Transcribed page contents
□ □ □ □ □
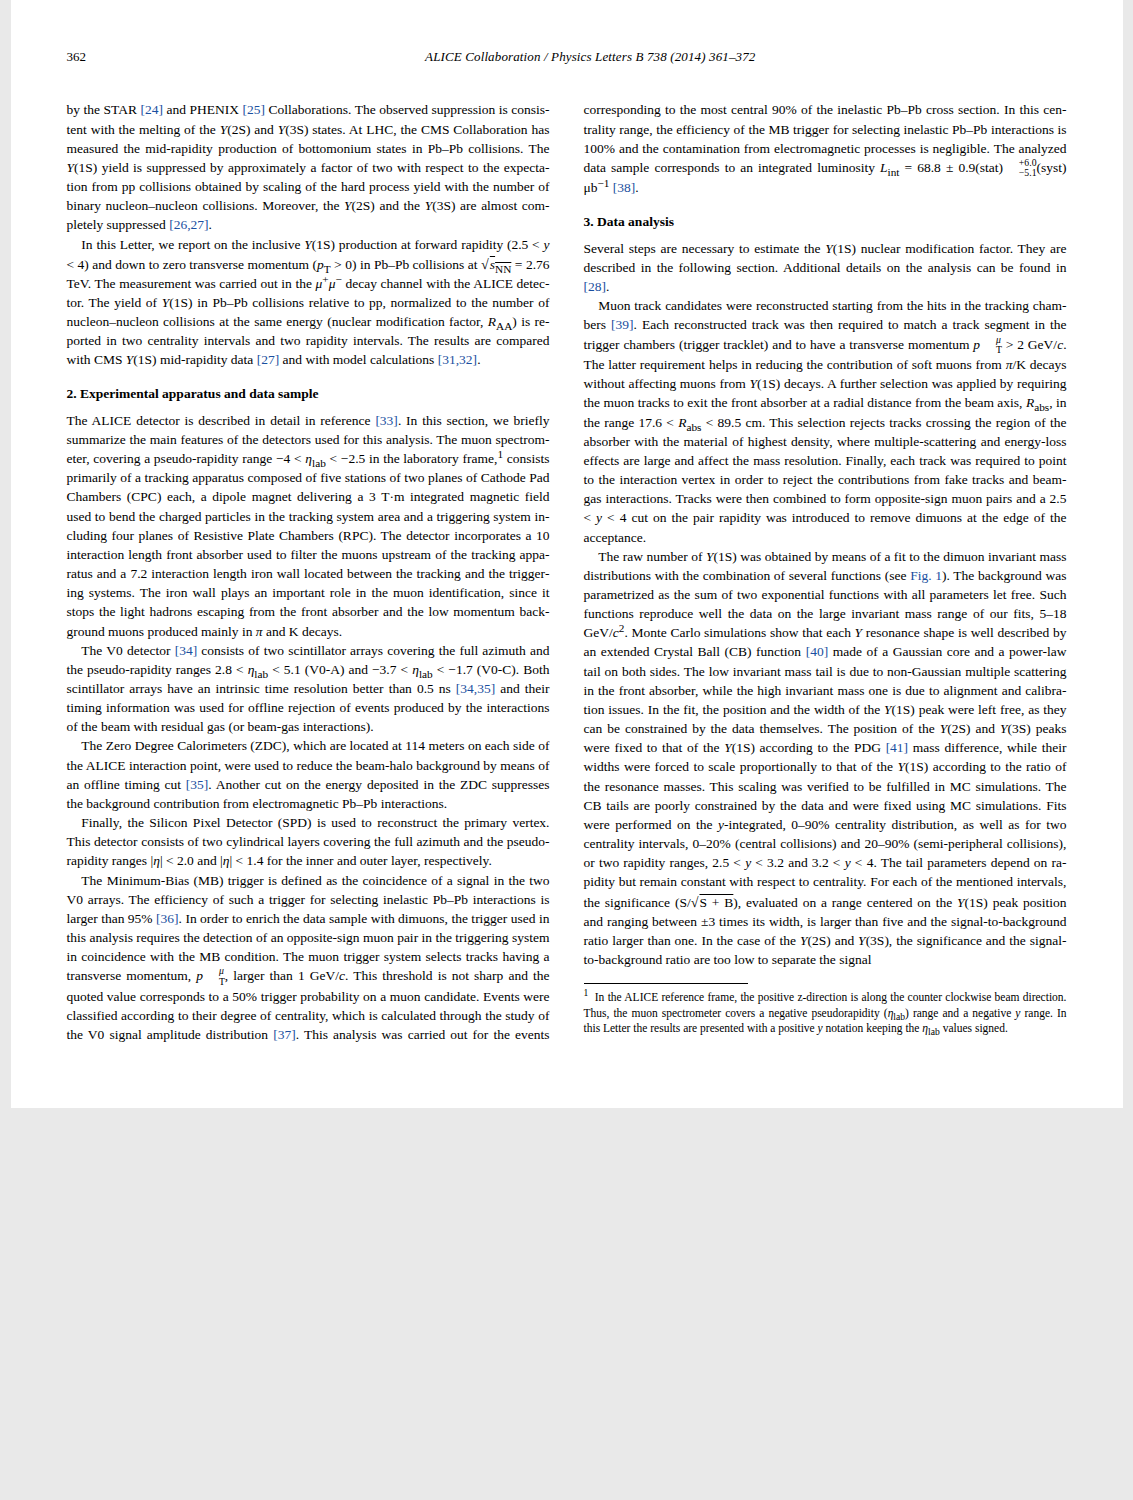362 ALICE Collaboration / Physics Letters B 738 (2014) 361–372
by the STAR [24] and PHENIX [25] Collaborations. The observed suppression is consistent with the melting of the Υ(2S) and Υ(3S) states. At LHC, the CMS Collaboration has measured the mid-rapidity production of bottomonium states in Pb–Pb collisions. The Υ(1S) yield is suppressed by approximately a factor of two with respect to the expectation from pp collisions obtained by scaling of the hard process yield with the number of binary nucleon–nucleon collisions. Moreover, the Υ(2S) and the Υ(3S) are almost completely suppressed [26,27].
In this Letter, we report on the inclusive Υ(1S) production at forward rapidity (2.5 < y < 4) and down to zero transverse momentum (pT > 0) in Pb–Pb collisions at √sNN = 2.76 TeV. The measurement was carried out in the μ+μ− decay channel with the ALICE detector. The yield of Υ(1S) in Pb–Pb collisions relative to pp, normalized to the number of nucleon–nucleon collisions at the same energy (nuclear modification factor, RAA) is reported in two centrality intervals and two rapidity intervals. The results are compared with CMS Υ(1S) mid-rapidity data [27] and with model calculations [31,32].
2. Experimental apparatus and data sample
The ALICE detector is described in detail in reference [33]. In this section, we briefly summarize the main features of the detectors used for this analysis. The muon spectrometer, covering a pseudo-rapidity range −4 < ηlab < −2.5 in the laboratory frame,1 consists primarily of a tracking apparatus composed of five stations of two planes of Cathode Pad Chambers (CPC) each, a dipole magnet delivering a 3 T·m integrated magnetic field used to bend the charged particles in the tracking system area and a triggering system including four planes of Resistive Plate Chambers (RPC). The detector incorporates a 10 interaction length front absorber used to filter the muons upstream of the tracking apparatus and a 7.2 interaction length iron wall located between the tracking and the triggering systems. The iron wall plays an important role in the muon identification, since it stops the light hadrons escaping from the front absorber and the low momentum background muons produced mainly in π and K decays.
The V0 detector [34] consists of two scintillator arrays covering the full azimuth and the pseudo-rapidity ranges 2.8 < ηlab < 5.1 (V0-A) and −3.7 < ηlab < −1.7 (V0-C). Both scintillator arrays have an intrinsic time resolution better than 0.5 ns [34,35] and their timing information was used for offline rejection of events produced by the interactions of the beam with residual gas (or beam-gas interactions).
The Zero Degree Calorimeters (ZDC), which are located at 114 meters on each side of the ALICE interaction point, were used to reduce the beam-halo background by means of an offline timing cut [35]. Another cut on the energy deposited in the ZDC suppresses the background contribution from electromagnetic Pb–Pb interactions.
Finally, the Silicon Pixel Detector (SPD) is used to reconstruct the primary vertex. This detector consists of two cylindrical layers covering the full azimuth and the pseudo-rapidity ranges |η| < 2.0 and |η| < 1.4 for the inner and outer layer, respectively.
The Minimum-Bias (MB) trigger is defined as the coincidence of a signal in the two V0 arrays. The efficiency of such a trigger for selecting inelastic Pb–Pb interactions is larger than 95% [36]. In order to enrich the data sample with dimuons, the trigger used in this analysis requires the detection of an opposite-sign muon pair in the triggering system in coincidence with the MB condition. The muon trigger system selects tracks having a transverse momentum, pμT, larger than 1 GeV/c. This threshold is not sharp and the quoted value corresponds to a 50% trigger probability on a muon candidate. Events were classified according to their degree of centrality, which is calculated through the study of the V0 signal amplitude distribution [37]. This analysis was carried out for the events corresponding to the most central 90% of the inelastic Pb–Pb cross section. In this centrality range, the efficiency of the MB trigger for selecting inelastic Pb–Pb interactions is 100% and the contamination from electromagnetic processes is negligible. The analyzed data sample corresponds to an integrated luminosity Lint = 68.8 ± 0.9(stat)+6.0−5.1(syst) μb−1 [38].
3. Data analysis
Several steps are necessary to estimate the Υ(1S) nuclear modification factor. They are described in the following section. Additional details on the analysis can be found in [28].
Muon track candidates were reconstructed starting from the hits in the tracking chambers [39]. Each reconstructed track was then required to match a track segment in the trigger chambers (trigger tracklet) and to have a transverse momentum pμT > 2 GeV/c. The latter requirement helps in reducing the contribution of soft muons from π/K decays without affecting muons from Υ(1S) decays. A further selection was applied by requiring the muon tracks to exit the front absorber at a radial distance from the beam axis, Rabs, in the range 17.6 < Rabs < 89.5 cm. This selection rejects tracks crossing the region of the absorber with the material of highest density, where multiple-scattering and energy-loss effects are large and affect the mass resolution. Finally, each track was required to point to the interaction vertex in order to reject the contributions from fake tracks and beam-gas interactions. Tracks were then combined to form opposite-sign muon pairs and a 2.5 < y < 4 cut on the pair rapidity was introduced to remove dimuons at the edge of the acceptance.
The raw number of Υ(1S) was obtained by means of a fit to the dimuon invariant mass distributions with the combination of several functions (see Fig. 1). The background was parametrized as the sum of two exponential functions with all parameters let free. Such functions reproduce well the data on the large invariant mass range of our fits, 5–18 GeV/c2. Monte Carlo simulations show that each Υ resonance shape is well described by an extended Crystal Ball (CB) function [40] made of a Gaussian core and a power-law tail on both sides. The low invariant mass tail is due to non-Gaussian multiple scattering in the front absorber, while the high invariant mass one is due to alignment and calibration issues. In the fit, the position and the width of the Υ(1S) peak were left free, as they can be constrained by the data themselves. The position of the Υ(2S) and Υ(3S) peaks were fixed to that of the Υ(1S) according to the PDG [41] mass difference, while their widths were forced to scale proportionally to that of the Υ(1S) according to the ratio of the resonance masses. This scaling was verified to be fulfilled in MC simulations. The CB tails are poorly constrained by the data and were fixed using MC simulations. Fits were performed on the y-integrated, 0–90% centrality distribution, as well as for two centrality intervals, 0–20% (central collisions) and 20–90% (semi-peripheral collisions), or two rapidity ranges, 2.5 < y < 3.2 and 3.2 < y < 4. The tail parameters depend on rapidity but remain constant with respect to centrality. For each of the mentioned intervals, the significance (S/√S + B), evaluated on a range centered on the Υ(1S) peak position and ranging between ±3 times its width, is larger than five and the signal-to-background ratio larger than one. In the case of the Υ(2S) and Υ(3S), the significance and the signal-to-background ratio are too low to separate the signal
1 In the ALICE reference frame, the positive z-direction is along the counter clockwise beam direction. Thus, the muon spectrometer covers a negative pseudorapidity (ηlab) range and a negative y range. In this Letter the results are presented with a positive y notation keeping the ηlab values signed.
□ □ □ □ □
## WHAT THE TASK ASKS
Report the number of lines above containing the string "azimuth" as your sole answer.

## TASK RESPONSE
2